Estoy seguro que todos hemos escuchado más de una vez el texto del evangelio de hoy. En tiempos de Jesús, Jerusalén era un centro de mendicidad. Como se consideraba espacialmente grato a dios dar limosna en Jerusalén, esto fomentaba el número de mendigos. Los limosneros se concentraban cerca del Templo, donde muchos de ellos no podían entrar si padecían alguna de las enfermedades que se consideraban impedimento para estar en presencia de Dios: leprosos, tullidos, enfermos mentales.

En el templo de Jerusalén estaba el llamado Tesoro del Templo. Allí, en trece alcancías en forma de trompeta, se recogían las ofrendas obligatorias. En tiempos de Jesús eran dos dracmas o dos denarios, equivalente al jornal de dos días. En las fiestas el Templo se abarrotaba de gente de todo el país que acudían a cumplir con su deber religioso de sostener el culto. Los poderosos judíos del país dejaban allí riquezas de valor incalculable. Eso llevó al templo a ser la institución financiera más importante del país.

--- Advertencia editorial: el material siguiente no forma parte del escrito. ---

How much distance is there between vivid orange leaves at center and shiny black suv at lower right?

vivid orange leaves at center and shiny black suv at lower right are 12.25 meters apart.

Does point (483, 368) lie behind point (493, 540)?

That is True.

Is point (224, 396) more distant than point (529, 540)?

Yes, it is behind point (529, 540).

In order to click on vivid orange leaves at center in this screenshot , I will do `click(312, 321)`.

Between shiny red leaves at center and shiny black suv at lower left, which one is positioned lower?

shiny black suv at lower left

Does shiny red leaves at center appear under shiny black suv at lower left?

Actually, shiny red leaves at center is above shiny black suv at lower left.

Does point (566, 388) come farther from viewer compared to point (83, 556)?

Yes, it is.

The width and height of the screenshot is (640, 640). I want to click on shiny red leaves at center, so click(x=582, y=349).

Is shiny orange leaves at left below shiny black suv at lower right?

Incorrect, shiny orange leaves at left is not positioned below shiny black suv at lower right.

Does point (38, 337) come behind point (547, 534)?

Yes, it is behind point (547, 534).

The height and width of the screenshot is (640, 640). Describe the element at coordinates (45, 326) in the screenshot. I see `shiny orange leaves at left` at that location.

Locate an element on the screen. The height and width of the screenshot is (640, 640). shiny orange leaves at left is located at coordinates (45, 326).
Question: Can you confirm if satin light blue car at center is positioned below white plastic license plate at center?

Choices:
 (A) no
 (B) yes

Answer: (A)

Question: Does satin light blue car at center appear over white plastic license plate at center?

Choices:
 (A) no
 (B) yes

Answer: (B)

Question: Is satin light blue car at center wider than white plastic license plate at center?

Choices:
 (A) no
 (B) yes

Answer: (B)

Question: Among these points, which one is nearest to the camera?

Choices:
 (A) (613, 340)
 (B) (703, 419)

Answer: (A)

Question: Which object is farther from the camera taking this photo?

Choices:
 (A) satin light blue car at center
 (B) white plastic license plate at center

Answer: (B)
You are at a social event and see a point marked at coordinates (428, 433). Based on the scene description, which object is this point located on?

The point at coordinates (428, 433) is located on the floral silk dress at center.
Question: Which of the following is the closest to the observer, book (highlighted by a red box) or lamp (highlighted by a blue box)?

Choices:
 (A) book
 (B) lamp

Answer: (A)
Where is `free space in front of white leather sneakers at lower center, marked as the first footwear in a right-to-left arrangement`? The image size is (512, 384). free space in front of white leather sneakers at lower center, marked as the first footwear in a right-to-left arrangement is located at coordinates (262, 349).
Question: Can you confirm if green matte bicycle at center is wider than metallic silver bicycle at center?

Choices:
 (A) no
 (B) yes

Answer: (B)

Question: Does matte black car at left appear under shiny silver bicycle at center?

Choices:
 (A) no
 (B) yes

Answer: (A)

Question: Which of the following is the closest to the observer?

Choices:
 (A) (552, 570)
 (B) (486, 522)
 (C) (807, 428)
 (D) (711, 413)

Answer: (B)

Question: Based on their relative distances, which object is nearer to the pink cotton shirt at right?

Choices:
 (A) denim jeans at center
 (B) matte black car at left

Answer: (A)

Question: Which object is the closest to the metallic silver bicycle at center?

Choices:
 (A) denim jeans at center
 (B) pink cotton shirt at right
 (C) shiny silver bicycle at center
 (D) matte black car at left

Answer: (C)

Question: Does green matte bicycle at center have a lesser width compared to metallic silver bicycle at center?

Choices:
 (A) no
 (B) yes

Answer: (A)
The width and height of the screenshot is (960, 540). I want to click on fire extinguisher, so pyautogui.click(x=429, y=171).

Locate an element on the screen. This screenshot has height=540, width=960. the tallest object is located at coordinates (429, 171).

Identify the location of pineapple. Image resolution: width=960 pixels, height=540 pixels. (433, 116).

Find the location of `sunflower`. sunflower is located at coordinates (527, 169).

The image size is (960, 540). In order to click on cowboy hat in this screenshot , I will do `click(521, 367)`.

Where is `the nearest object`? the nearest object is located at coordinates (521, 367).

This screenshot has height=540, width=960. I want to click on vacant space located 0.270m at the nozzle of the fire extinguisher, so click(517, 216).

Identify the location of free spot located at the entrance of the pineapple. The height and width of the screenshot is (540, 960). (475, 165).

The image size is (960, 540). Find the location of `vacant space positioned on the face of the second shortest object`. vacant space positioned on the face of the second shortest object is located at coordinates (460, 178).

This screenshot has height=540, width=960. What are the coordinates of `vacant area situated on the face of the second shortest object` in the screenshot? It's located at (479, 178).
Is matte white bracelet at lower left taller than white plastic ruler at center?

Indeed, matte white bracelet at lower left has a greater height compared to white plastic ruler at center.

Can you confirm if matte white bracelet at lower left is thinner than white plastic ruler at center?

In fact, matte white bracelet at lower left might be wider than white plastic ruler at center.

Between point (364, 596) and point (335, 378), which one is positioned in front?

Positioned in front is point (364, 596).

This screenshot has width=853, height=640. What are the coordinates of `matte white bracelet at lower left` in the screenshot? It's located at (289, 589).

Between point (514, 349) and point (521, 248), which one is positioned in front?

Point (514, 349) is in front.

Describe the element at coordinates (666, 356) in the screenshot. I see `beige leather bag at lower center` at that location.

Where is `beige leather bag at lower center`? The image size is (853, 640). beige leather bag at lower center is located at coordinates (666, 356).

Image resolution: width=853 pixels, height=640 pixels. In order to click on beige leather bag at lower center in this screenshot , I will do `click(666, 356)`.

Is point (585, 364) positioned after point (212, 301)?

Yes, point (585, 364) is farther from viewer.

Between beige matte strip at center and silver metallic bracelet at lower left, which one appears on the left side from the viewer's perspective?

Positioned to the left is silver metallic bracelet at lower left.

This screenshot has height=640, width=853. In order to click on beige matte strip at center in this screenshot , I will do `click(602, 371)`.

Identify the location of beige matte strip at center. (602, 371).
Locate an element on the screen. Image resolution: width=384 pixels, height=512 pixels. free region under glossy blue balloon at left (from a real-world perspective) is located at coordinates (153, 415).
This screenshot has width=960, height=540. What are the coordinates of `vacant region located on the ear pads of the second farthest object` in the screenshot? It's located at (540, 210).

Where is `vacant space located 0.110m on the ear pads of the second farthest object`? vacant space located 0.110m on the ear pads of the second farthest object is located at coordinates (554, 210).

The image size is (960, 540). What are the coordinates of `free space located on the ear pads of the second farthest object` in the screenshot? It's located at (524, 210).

A Jesús no le ha impresionado la cantidad que cada rico ha depositado en el cofre de las ofrendas. Esa viuda que a duras penas sobrevive, objeto de la caridad y del recibir, da, no desde lo que le sobra, y sin intención alguna de aparentar, todo lo contrario, va con cierto disimulo para que nadie viera la “cantidad” que depositó. Es un caso aleccionador que Jesús no deja pasar por alto. Jesús quiere reflejar aquí a todas las personas que sin hacer ruido ni dárselas de “salvadores” dedican tiempo desinteresadamente a ayudar a los que lo necesitan, desde su generosidad y solidaridad. Esta viuda del evangelio simboliza aquella porción del Israel empobrecido, que entró en la dinámica de Jesús, que está dispuesto a dar y a darse, a entregarse con lo que tiene en la causa de Jesús.